Les Trois Brigands
« Dans Les Trois Brigands, pour le tromblon on m’a dit « no, it’s a gun » (non, c’est un fusil). Je me suis vraiment fortement battu à l’époque pour donner aux enfants un vocabulaire. Parce que plus on a de vocabulaire, plus on a de fantaisie », affirme Tomi Ungerer.
Le livre le plus célèbre de Tomi Ungerer, Les Trois brigands, paru en 1961, s’inspire de Die kühne Müllerstochter (L’intrépide fille du meunier), écrit en 1868 par Wilhelm Busch. Chez Tomi, les brigands ne meurent pas mais ils se métamorphosent au fil de l’histoire en défenseurs des orphelins. Ce sont des anti-héros inhabituels pour la littérature jeunesse car ils sont sans visage, sans identité… à part celle de brigands. L’autre héroïne du conte a un nom, Tiffany, directement inspiré par le magasin de luxe new-yorkais. C’est un clin d’œil de l’artiste à cette société de consommation qui l’irrite. La petite fille blonde est une figure solaire qui fait contrepoint aux brigands vêtus de leurs longs manteaux noirs. Son objet fétiche est un doudou, symbole de l’enfance alors que face à elle, il y a un tromblon, une francisque et … un soufflet à poivre.

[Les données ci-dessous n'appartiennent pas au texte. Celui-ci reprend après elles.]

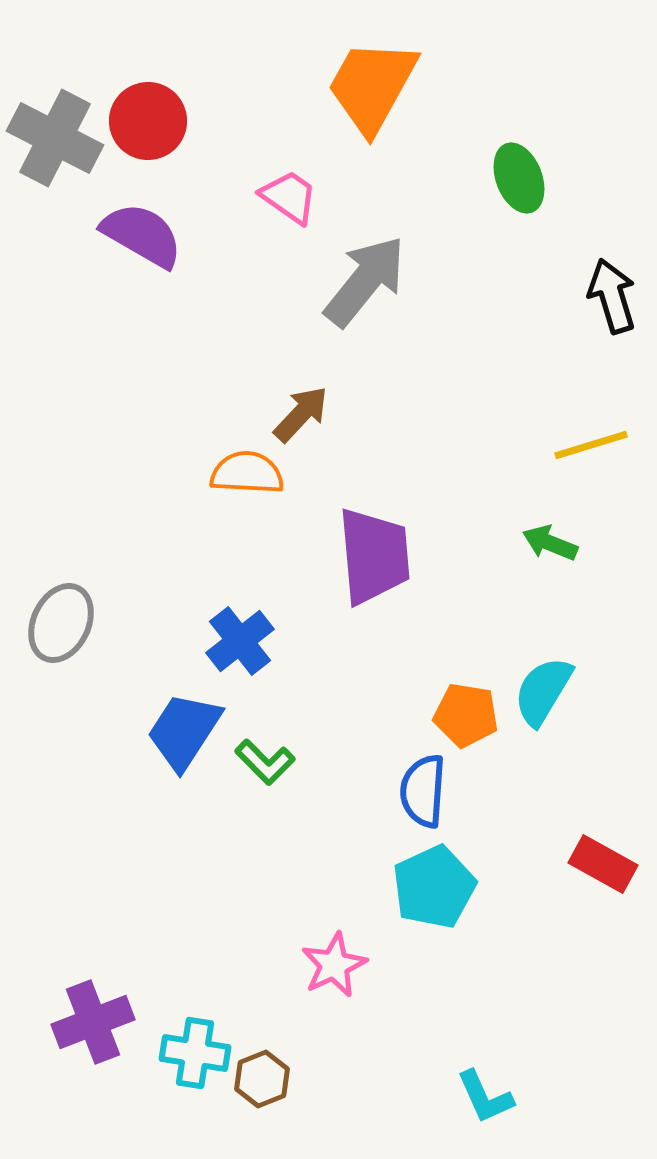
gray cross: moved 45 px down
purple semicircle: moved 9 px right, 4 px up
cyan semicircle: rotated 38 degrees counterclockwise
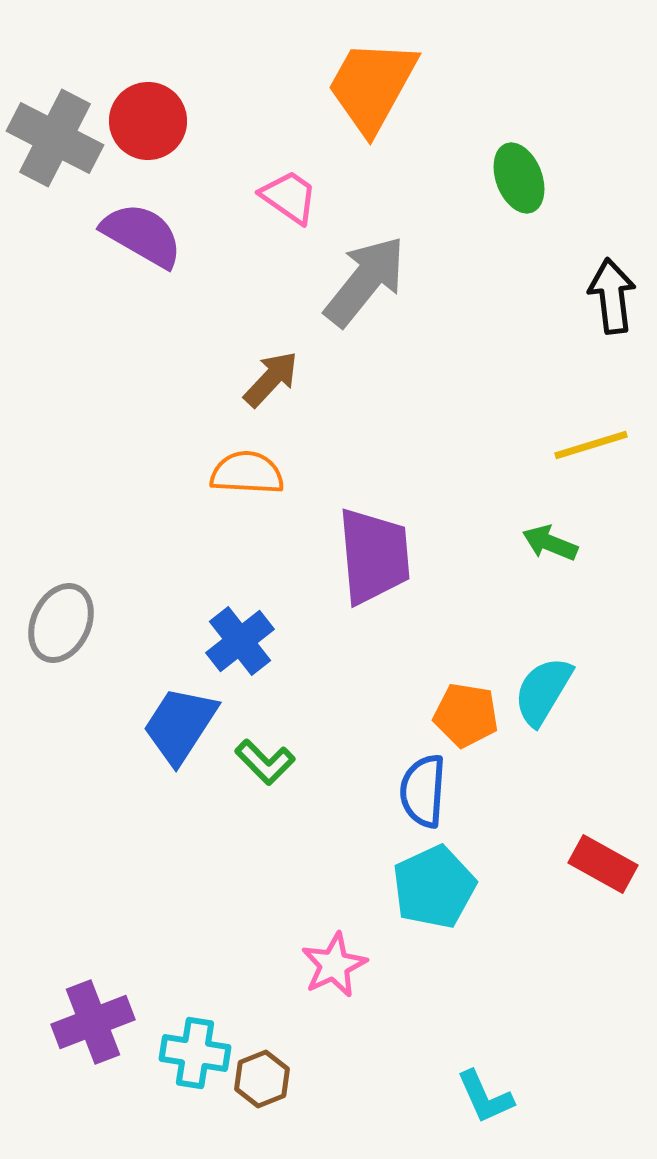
black arrow: rotated 10 degrees clockwise
brown arrow: moved 30 px left, 35 px up
blue trapezoid: moved 4 px left, 6 px up
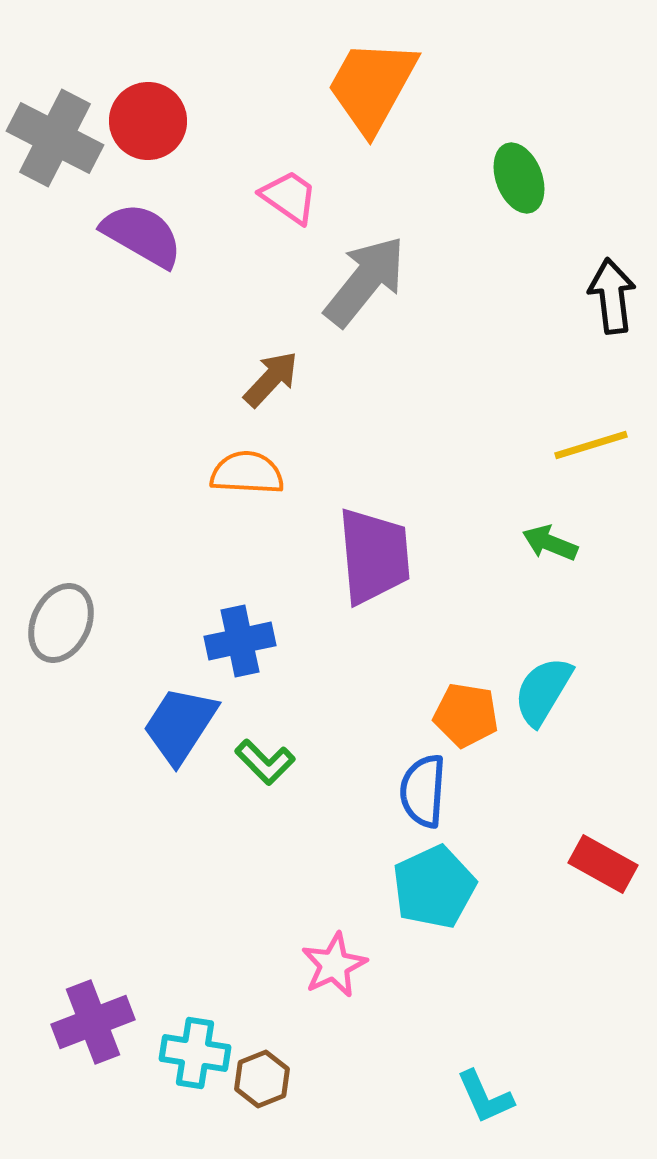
blue cross: rotated 26 degrees clockwise
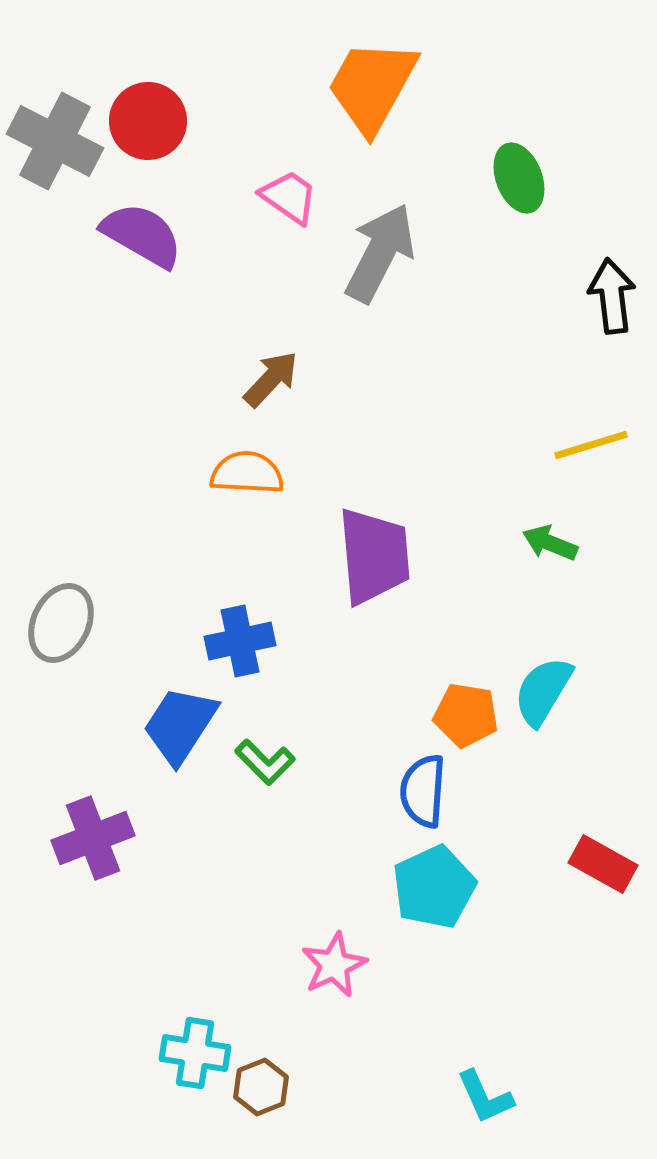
gray cross: moved 3 px down
gray arrow: moved 15 px right, 28 px up; rotated 12 degrees counterclockwise
purple cross: moved 184 px up
brown hexagon: moved 1 px left, 8 px down
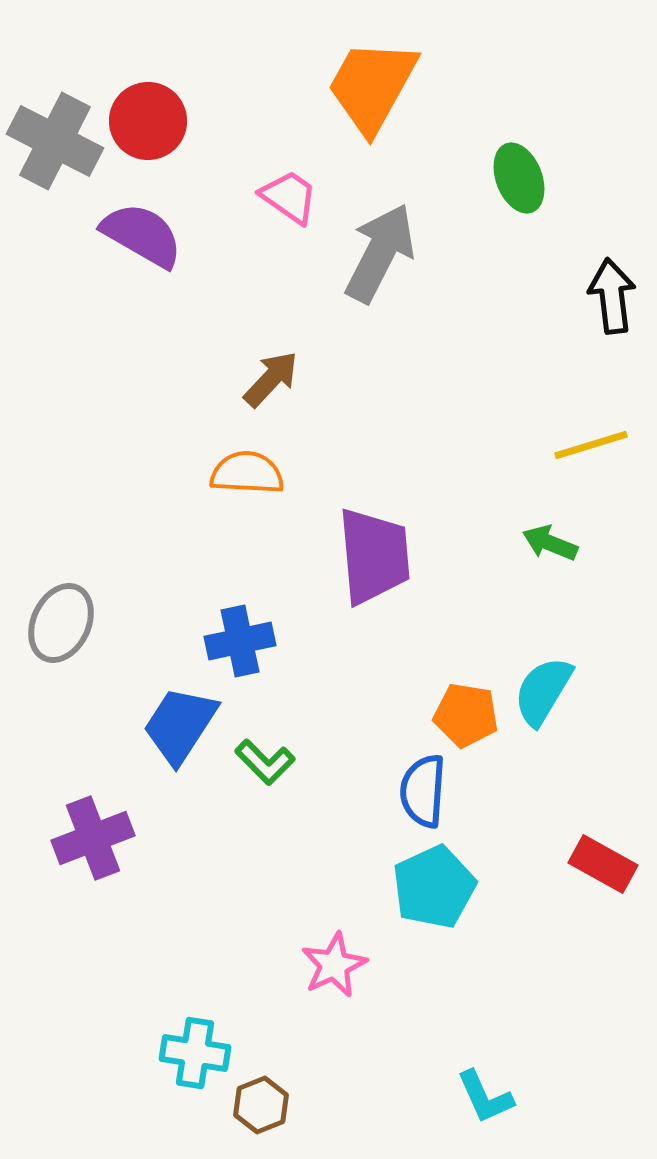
brown hexagon: moved 18 px down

Lorsque Tiffany interroge les brigands sur ce qu’ils font de l’argent volé, elle n’obtient pas de réponse. Ils ont perdu leur innocence. Ce sont deux univers qui se confrontent.
Dans les albums jeunesse de Tomi Ungerer, les enfants agissent, transforment les adultes par un processus d’inversion qui leur donne un réel pouvoir. C’est sans doute l’une des raisons pour laquelle cet album intemporel séduit des générations de lecteurs. Et il y a le dessin ! De grands aplats d’encre de Chine noire ou de couleurs, dans un style japonisant, facilitent la lecture de l’image. Les silhouettes se découpent sur des fonds bleus exécutés patiemment aux feutres et les couleurs sont très contrastées.